#### Page excerpt:
◆ ◆ ◆ ◆

BRM, Scheduled Backup Failed

Contents


1   Alarm Description

The alarm is raised when a scheduled backup has failed.

Table 1    BRM, Scheduled Backup Failed Alarm Causes

Alarm Cause

Description

Fault Reason

Fault Location

Impact

A scheduled backup has failed.

A scheduled backup event was triggered but failed to create a backup.

Insufficient disk space

Local hard disk

The Managed Element (ME) cannot be restored to its current state later. This can imply more efforts to bring back the ME from an unstable state to a controlled state and can have impact on service availability. Subsequent scheduled backups also fail may also fail until the fault condition is cleared.

Conflict with another ongoing task

Managed Element (ME)

Error reported by participant

Managed Element (ME)

System failover or reboot

Managed Element (ME)

Attention!

Risk of data loss or data corruption.

For Insufficient Disk Space faults, the fault is non-transient and the user must take action or else all subsequent scheduled backups will also fail.

For all other possible fault reasons, subsequent scheduled backups will fail until the fault condition reported in the alarm no longer exists.

This alarm is only cleared after the creation of a scheduled backup of the type (System Data or User Data) that raised the alarm. For example, if the alarm is raised for a failed System Data backup, it can only be cleared when a scheduled System Data backup is successfully created.

2   Procedure

2.1   Handle Alarm BRM, Scheduled Backup Failed

Prerequisites

Steps

  1. Check the Additional Text attribute of the alarm.
  2. Select action based on the attribute value:

2.2   Handle Reason Insufficient Disk Space

Steps

  1. Does this alarm occur every time a scheduled backup takes place?

    Yes: Continue with the next step.

    No: Proceed with Step 7.

  2. Contact the backup administrator about the backup policy. Is the maximum number of stored scheduled backups too high?

    Yes: Continue with the next step.

    No: Proceed with Step 6.

  3. Decrease the maximum number of stored scheduled backups.

    Decreasing the value of attribute maxStoredSceduledBackups below the number of scheduled backups in the system automatically deletes the oldest scheduled backups and triggers a new scheduled backup. If the new scheduled backup is successful, the alarm is cleared.

    For information on how to decrease the maxStoredSceduledBackups value, refer to Set Maximum Number of Scheduled Backups.

  4. Check whether a scheduled backup is triggered and successfully created.

    For information on how to list the backups, refer to List Backups.

  5. Is the alarm cleared?

    Yes: Proceed with Step 25.

    No: Proceed with Step 7.

  6. More storage capacity can be needed on the ME. Contact the planning organization and proceed with Step 25.
  7. List the backups locally stored in the ME.

    For information on how to list the backups, refer to List Backups.

  8. Is any locally stored manual or scheduled backup no longer required on the ME?

    Yes: Continue with the next step.

    No: Proceed with Step 16.

◆ ◆ ◆ ◆

#### Listed entries:
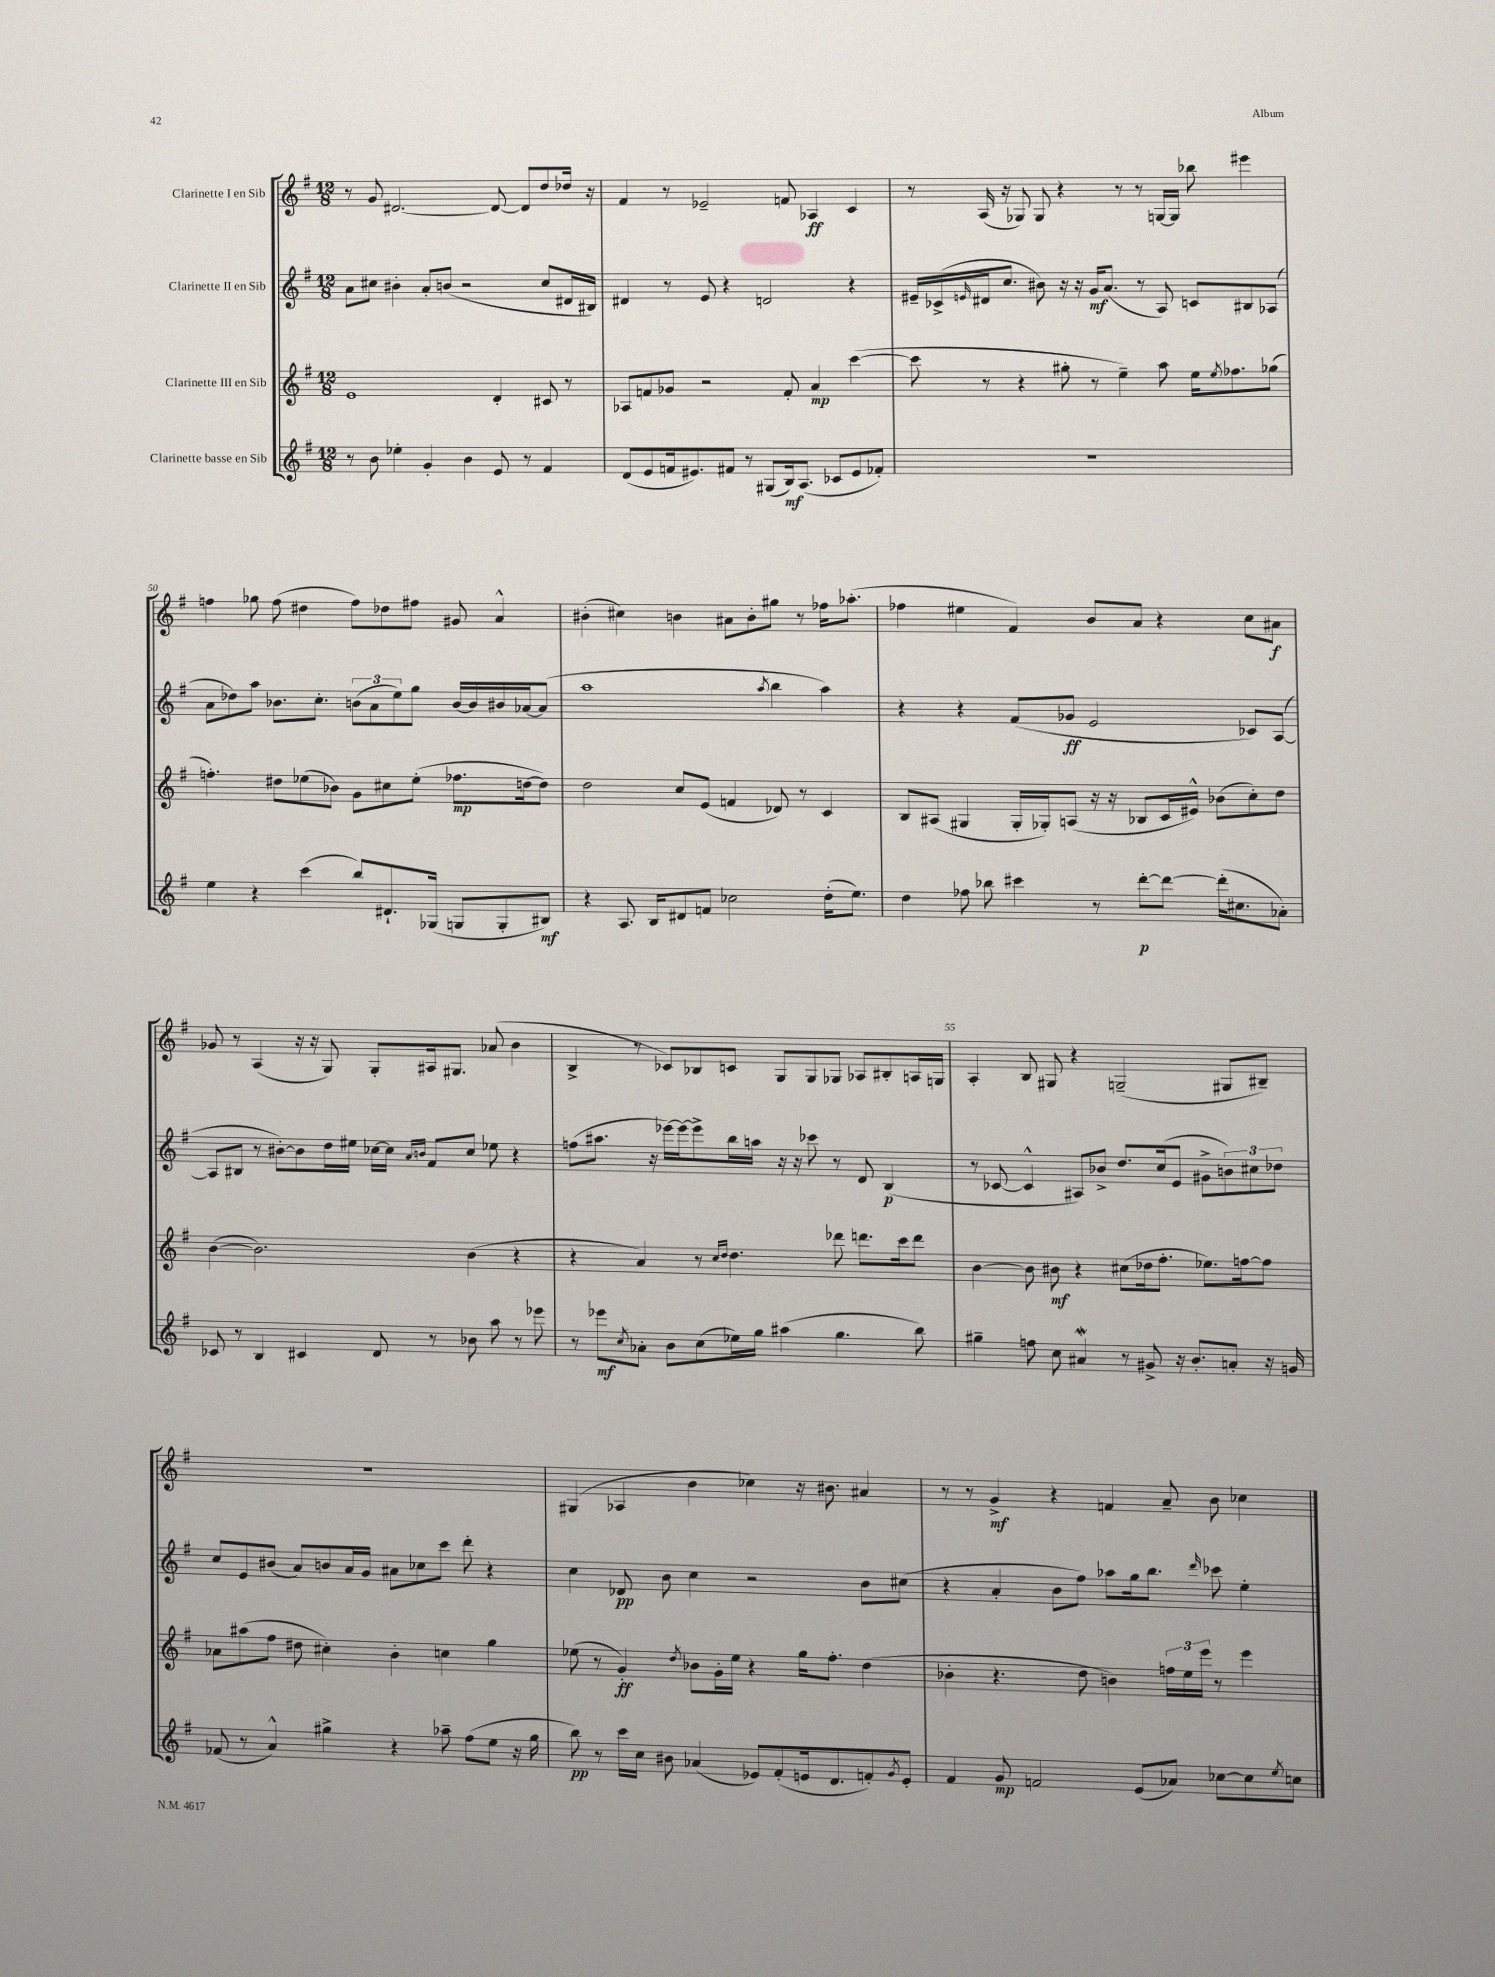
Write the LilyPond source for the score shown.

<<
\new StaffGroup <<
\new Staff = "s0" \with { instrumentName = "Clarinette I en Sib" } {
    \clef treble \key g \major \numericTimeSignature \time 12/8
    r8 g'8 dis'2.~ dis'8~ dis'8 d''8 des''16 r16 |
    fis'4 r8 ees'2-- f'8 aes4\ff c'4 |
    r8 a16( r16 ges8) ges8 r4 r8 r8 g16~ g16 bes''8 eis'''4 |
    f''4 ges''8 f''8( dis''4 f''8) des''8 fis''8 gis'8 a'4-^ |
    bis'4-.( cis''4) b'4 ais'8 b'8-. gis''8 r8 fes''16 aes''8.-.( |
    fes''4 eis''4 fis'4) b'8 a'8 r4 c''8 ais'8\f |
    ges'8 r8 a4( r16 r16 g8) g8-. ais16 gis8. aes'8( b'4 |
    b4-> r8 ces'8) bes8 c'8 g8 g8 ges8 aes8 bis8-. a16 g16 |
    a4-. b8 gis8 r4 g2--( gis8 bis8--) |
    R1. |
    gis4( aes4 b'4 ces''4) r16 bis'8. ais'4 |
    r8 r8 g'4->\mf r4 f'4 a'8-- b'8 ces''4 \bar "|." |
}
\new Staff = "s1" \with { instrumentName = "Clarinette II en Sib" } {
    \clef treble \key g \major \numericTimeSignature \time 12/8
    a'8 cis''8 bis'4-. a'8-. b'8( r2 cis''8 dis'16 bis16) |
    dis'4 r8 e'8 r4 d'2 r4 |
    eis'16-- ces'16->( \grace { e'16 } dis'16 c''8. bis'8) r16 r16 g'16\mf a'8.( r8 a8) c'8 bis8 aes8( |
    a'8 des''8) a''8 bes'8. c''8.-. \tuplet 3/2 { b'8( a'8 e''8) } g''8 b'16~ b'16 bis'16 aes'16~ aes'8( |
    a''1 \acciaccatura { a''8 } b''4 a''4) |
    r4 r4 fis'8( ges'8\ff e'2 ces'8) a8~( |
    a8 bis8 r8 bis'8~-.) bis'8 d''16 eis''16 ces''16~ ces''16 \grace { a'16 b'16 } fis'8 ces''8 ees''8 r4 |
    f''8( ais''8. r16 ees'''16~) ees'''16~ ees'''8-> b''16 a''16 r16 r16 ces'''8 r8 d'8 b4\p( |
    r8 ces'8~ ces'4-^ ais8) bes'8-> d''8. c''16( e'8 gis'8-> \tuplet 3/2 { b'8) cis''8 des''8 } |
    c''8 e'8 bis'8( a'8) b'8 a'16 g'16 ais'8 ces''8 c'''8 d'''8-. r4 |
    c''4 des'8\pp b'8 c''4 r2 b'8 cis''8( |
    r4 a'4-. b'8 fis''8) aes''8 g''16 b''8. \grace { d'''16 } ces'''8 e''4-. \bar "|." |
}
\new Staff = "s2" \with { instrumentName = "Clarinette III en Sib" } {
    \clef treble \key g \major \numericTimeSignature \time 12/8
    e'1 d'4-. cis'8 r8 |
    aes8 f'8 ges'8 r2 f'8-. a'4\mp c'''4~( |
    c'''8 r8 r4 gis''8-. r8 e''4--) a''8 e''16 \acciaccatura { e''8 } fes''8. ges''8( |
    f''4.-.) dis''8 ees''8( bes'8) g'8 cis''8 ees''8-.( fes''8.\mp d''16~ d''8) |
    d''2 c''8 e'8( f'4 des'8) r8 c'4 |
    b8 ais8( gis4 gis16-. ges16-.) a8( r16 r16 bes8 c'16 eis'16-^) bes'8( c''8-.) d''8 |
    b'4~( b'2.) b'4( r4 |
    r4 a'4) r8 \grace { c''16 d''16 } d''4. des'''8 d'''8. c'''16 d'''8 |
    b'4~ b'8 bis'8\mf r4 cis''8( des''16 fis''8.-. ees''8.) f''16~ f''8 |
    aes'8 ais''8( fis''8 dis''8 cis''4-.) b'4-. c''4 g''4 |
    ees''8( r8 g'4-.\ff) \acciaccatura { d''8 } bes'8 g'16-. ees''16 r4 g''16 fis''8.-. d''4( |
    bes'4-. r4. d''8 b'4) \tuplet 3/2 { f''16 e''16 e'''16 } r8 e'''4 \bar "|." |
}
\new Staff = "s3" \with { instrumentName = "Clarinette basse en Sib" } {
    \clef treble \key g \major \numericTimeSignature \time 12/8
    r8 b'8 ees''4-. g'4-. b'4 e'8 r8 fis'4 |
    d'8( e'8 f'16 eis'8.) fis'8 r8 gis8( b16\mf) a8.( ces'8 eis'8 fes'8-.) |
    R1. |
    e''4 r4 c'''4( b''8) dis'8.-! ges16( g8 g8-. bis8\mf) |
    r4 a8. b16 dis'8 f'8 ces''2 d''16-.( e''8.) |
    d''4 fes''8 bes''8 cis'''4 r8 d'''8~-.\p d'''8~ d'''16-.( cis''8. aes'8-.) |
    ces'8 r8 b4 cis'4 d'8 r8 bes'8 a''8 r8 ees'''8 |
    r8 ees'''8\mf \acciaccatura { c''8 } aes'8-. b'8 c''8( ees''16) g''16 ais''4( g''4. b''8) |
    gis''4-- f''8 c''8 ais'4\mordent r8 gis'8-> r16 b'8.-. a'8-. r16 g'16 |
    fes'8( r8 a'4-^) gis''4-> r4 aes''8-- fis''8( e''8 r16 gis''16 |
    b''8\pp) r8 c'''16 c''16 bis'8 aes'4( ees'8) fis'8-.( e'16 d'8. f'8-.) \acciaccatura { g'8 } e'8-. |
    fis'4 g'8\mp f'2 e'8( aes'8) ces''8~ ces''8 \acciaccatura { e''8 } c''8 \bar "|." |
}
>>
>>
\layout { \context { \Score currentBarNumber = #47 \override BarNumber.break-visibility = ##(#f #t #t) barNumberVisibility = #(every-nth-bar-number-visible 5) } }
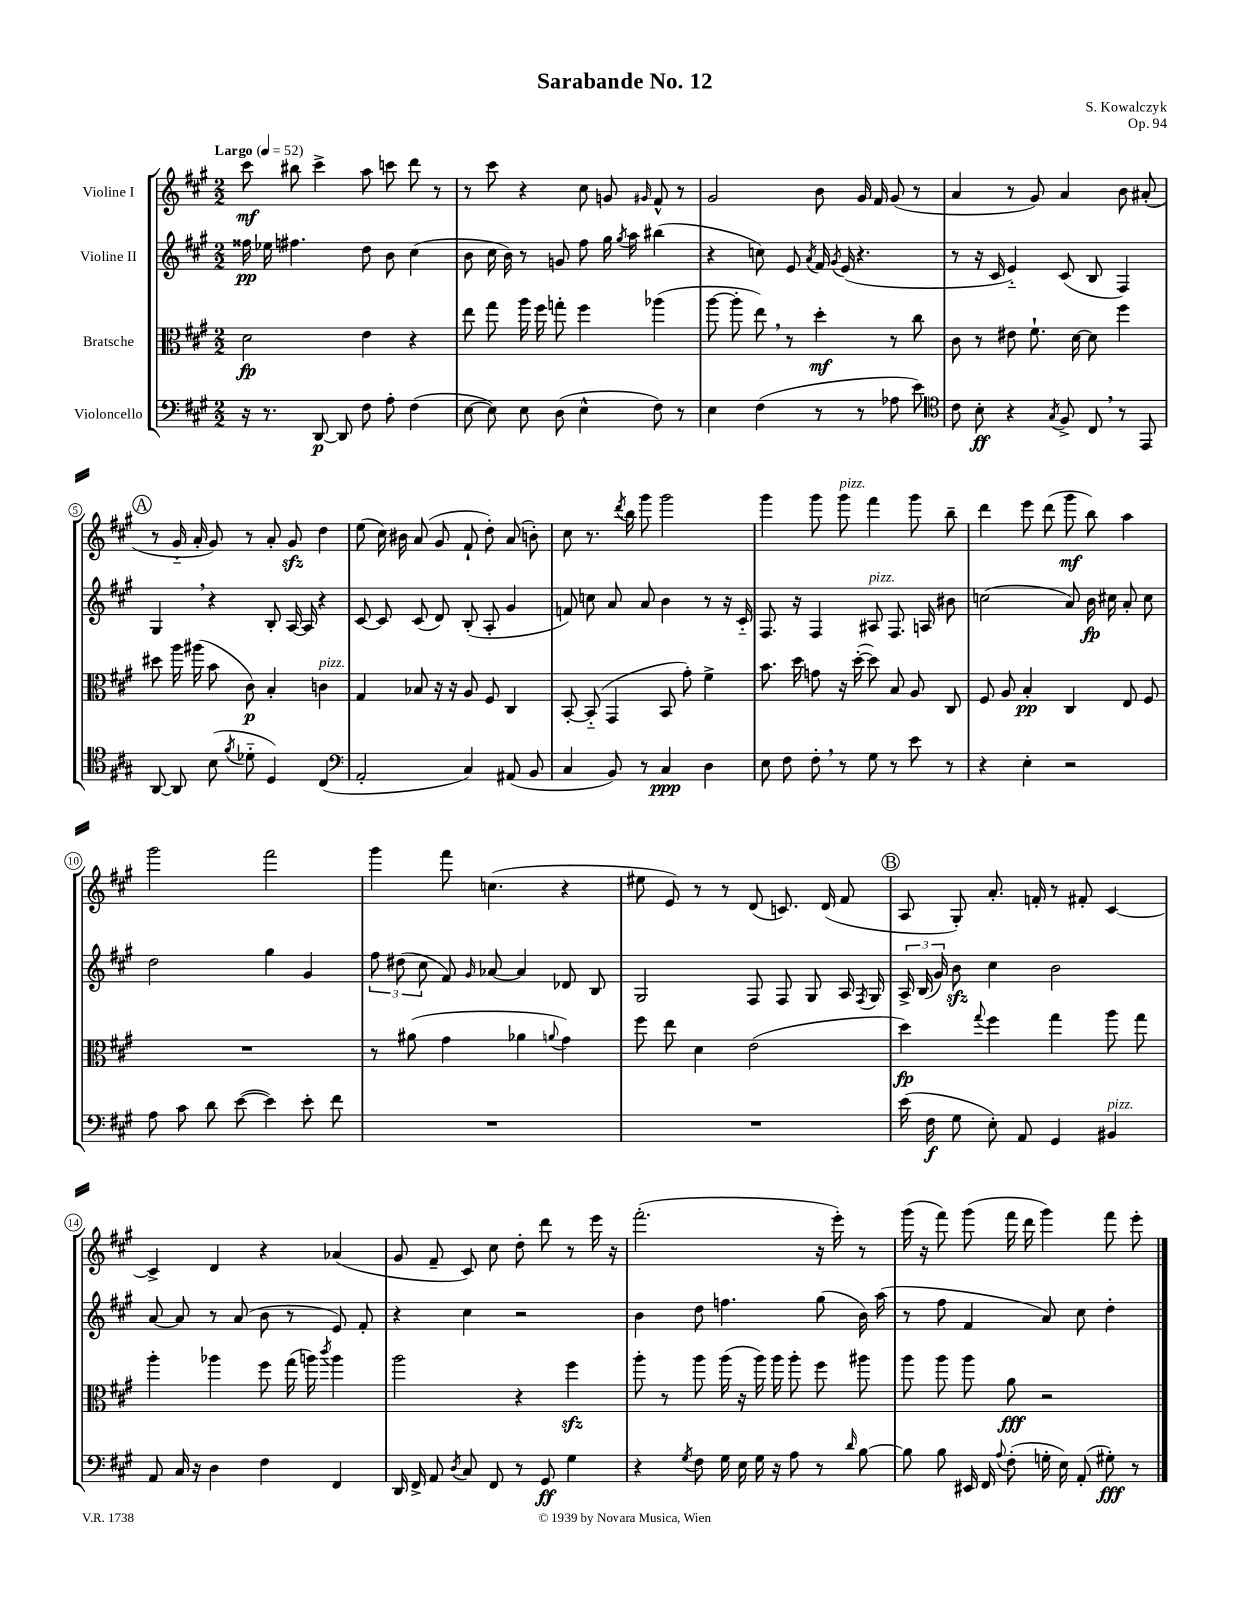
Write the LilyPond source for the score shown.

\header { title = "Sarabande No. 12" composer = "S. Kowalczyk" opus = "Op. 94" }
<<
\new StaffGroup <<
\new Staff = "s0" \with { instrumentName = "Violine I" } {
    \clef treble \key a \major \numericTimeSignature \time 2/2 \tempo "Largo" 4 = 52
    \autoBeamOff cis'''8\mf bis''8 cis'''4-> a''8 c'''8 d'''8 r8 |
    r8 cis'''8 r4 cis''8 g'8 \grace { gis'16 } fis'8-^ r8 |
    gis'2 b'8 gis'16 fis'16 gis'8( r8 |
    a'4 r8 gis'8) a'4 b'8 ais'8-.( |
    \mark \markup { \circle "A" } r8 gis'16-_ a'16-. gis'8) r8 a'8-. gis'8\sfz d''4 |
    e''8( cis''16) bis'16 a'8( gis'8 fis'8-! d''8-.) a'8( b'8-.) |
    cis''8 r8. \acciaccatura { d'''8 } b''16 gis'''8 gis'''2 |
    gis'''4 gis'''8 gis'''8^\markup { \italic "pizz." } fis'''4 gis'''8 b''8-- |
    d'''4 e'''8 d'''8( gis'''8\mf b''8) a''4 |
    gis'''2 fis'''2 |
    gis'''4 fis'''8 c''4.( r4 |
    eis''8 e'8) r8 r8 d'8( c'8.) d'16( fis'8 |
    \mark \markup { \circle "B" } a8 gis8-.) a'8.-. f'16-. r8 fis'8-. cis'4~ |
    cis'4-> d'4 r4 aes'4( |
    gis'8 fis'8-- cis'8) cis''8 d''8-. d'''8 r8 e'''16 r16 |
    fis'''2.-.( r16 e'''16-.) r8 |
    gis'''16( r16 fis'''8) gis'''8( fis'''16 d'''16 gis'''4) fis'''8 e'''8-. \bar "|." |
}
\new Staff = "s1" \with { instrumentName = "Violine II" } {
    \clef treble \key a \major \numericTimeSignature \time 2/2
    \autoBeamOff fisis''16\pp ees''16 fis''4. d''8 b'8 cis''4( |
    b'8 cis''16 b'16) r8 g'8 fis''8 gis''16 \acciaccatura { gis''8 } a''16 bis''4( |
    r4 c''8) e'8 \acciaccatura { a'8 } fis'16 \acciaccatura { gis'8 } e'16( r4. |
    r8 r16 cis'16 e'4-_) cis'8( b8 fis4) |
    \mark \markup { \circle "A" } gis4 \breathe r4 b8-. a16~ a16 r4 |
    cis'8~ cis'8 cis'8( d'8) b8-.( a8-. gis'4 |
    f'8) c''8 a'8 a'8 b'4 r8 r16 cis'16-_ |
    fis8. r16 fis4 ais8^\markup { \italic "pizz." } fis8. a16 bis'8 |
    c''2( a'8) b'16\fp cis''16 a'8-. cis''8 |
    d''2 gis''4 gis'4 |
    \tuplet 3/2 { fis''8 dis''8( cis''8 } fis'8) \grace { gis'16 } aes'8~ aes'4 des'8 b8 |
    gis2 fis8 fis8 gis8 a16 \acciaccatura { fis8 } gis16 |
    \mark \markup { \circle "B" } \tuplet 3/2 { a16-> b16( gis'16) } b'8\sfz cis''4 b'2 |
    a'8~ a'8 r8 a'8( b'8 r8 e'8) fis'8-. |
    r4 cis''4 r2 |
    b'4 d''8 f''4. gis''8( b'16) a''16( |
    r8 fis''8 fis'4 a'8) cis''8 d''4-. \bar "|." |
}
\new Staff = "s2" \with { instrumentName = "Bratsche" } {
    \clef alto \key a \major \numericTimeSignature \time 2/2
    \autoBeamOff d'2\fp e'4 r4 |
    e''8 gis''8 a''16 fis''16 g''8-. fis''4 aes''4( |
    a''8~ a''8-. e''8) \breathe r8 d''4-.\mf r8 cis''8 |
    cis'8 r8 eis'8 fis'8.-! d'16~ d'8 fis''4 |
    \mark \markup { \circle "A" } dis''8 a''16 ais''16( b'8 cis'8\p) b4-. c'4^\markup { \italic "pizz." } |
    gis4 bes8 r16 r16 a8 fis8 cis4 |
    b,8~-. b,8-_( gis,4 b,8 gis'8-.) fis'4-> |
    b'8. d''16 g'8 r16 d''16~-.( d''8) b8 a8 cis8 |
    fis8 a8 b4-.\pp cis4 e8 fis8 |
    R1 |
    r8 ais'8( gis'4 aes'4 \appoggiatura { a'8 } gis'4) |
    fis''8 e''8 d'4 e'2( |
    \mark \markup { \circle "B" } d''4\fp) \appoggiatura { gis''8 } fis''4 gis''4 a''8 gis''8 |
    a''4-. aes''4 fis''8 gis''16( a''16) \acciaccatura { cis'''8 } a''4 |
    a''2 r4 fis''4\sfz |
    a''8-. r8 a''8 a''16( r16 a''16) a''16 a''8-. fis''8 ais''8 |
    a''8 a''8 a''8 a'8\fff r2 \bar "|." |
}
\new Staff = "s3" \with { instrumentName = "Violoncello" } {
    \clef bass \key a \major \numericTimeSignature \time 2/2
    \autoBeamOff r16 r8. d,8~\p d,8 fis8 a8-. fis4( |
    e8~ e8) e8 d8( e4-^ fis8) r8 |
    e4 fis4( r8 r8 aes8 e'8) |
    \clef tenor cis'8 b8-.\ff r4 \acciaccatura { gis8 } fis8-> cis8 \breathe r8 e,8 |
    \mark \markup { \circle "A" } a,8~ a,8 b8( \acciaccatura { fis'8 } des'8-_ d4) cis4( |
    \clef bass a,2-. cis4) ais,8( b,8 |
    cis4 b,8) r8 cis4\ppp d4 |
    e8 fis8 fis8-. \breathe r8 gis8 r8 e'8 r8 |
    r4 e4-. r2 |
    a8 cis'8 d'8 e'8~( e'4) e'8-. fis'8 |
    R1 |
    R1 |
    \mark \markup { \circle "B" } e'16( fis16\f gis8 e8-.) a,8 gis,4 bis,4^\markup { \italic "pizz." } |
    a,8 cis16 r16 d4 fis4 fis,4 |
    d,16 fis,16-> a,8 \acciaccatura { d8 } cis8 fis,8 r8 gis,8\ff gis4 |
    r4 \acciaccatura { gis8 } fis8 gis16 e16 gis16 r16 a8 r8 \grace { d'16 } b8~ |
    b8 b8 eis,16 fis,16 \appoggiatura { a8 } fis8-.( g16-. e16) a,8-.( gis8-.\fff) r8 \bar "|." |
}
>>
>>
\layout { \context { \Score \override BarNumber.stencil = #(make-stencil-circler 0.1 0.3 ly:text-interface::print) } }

◆ ◆ ◆ ◆

Reproduce word for word the stretch of the scheduled backup alarm page above, from "Decreasing the value" through "the alarm cleared?".

Decreasing the value of attribute maxStoredSceduledBackups below the number of scheduled backups in the system automatically deletes the oldest scheduled backups and triggers a new scheduled backup. If the new scheduled backup is successful, the alarm is cleared.

    For information on how to decrease the maxStoredSceduledBackups value, refer to Set Maximum Number of Scheduled Backups.

  4. Check whether a scheduled backup is triggered and successfully created.

    For information on how to list the backups, refer to List Backups.

  5. Is the alarm cleared?